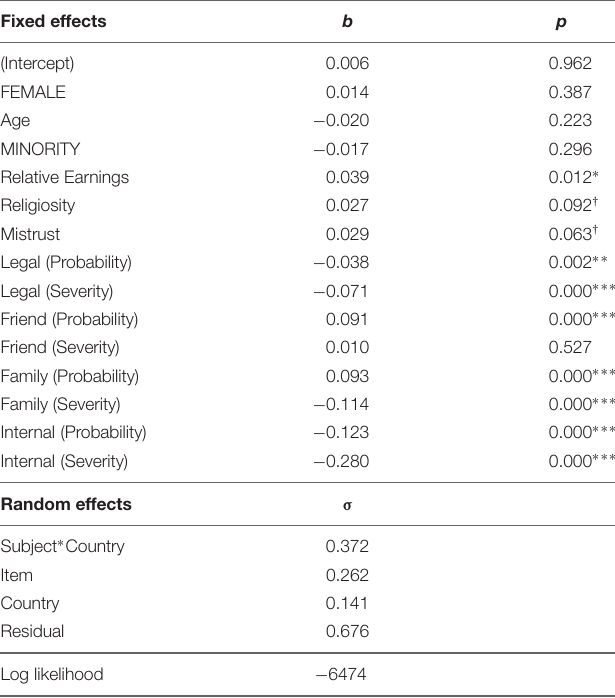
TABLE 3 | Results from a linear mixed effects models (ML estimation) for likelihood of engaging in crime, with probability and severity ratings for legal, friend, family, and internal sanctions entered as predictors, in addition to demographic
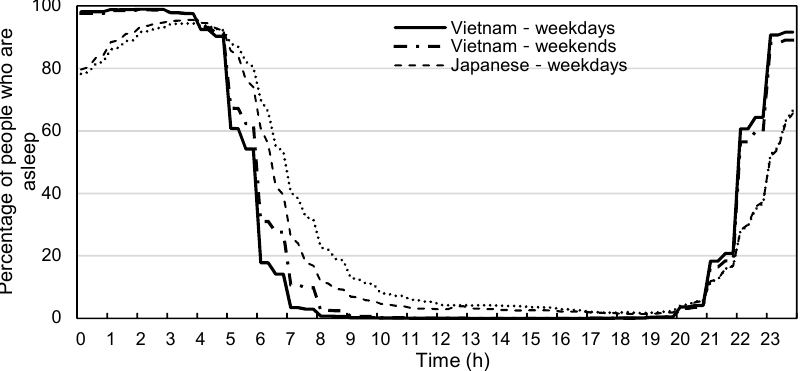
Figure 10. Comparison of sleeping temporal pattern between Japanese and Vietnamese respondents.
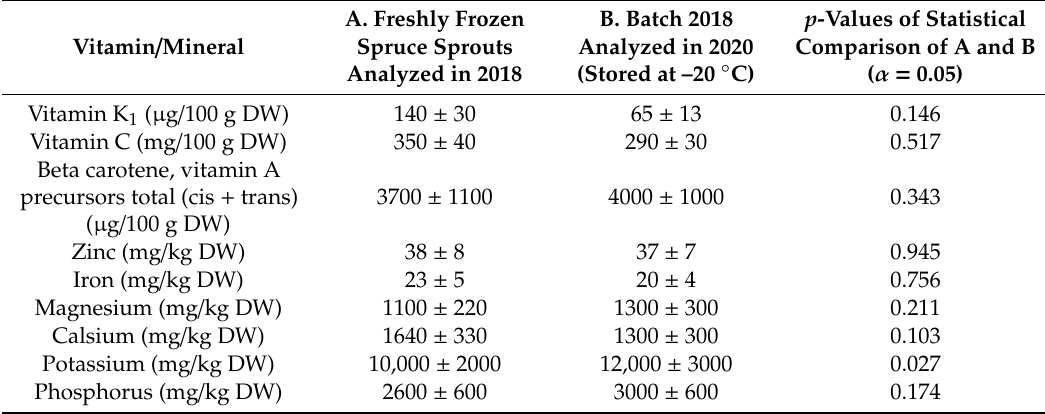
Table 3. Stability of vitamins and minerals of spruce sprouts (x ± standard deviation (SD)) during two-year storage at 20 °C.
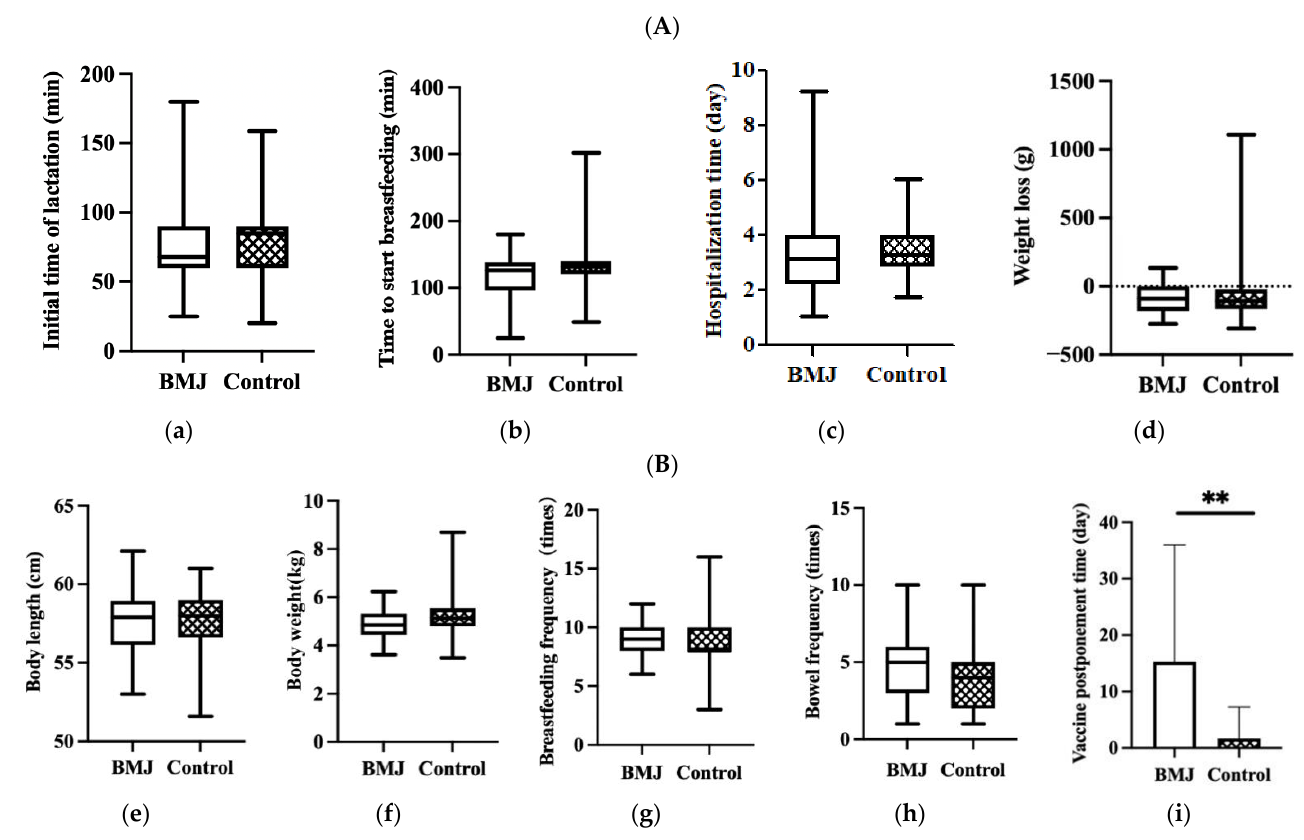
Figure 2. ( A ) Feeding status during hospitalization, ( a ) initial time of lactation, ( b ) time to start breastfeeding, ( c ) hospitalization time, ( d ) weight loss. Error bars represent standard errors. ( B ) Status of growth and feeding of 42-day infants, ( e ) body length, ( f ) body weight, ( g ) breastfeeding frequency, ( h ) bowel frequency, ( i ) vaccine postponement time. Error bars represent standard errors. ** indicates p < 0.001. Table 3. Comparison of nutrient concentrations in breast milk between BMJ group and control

# # #

• [The task]
Without including any pictures, set down word for word every line from the one containing "Table 3. Stability" through the last line of the material.

• [Result of this task]
Table 3. Stability of vitamins and minerals of spruce sprouts (x ± standard deviation (SD)) during two-year storage at 20 °C.
Figure 2. ( A ) Feeding status during hospitalization, ( a ) initial time of lactation, ( b ) time to start breastfeeding, ( c ) hospitalization time, ( d ) weight loss. Error bars represent standard errors. ( B ) Status of growth and feeding of 42-day infants, ( e ) body length, ( f ) body weight, ( g ) breastfeeding frequency, ( h ) bowel frequency, ( i ) vaccine postponement time. Error bars represent standard errors. ** indicates p < 0.001. Table 3. Comparison of nutrient concentrations in breast milk between BMJ group and control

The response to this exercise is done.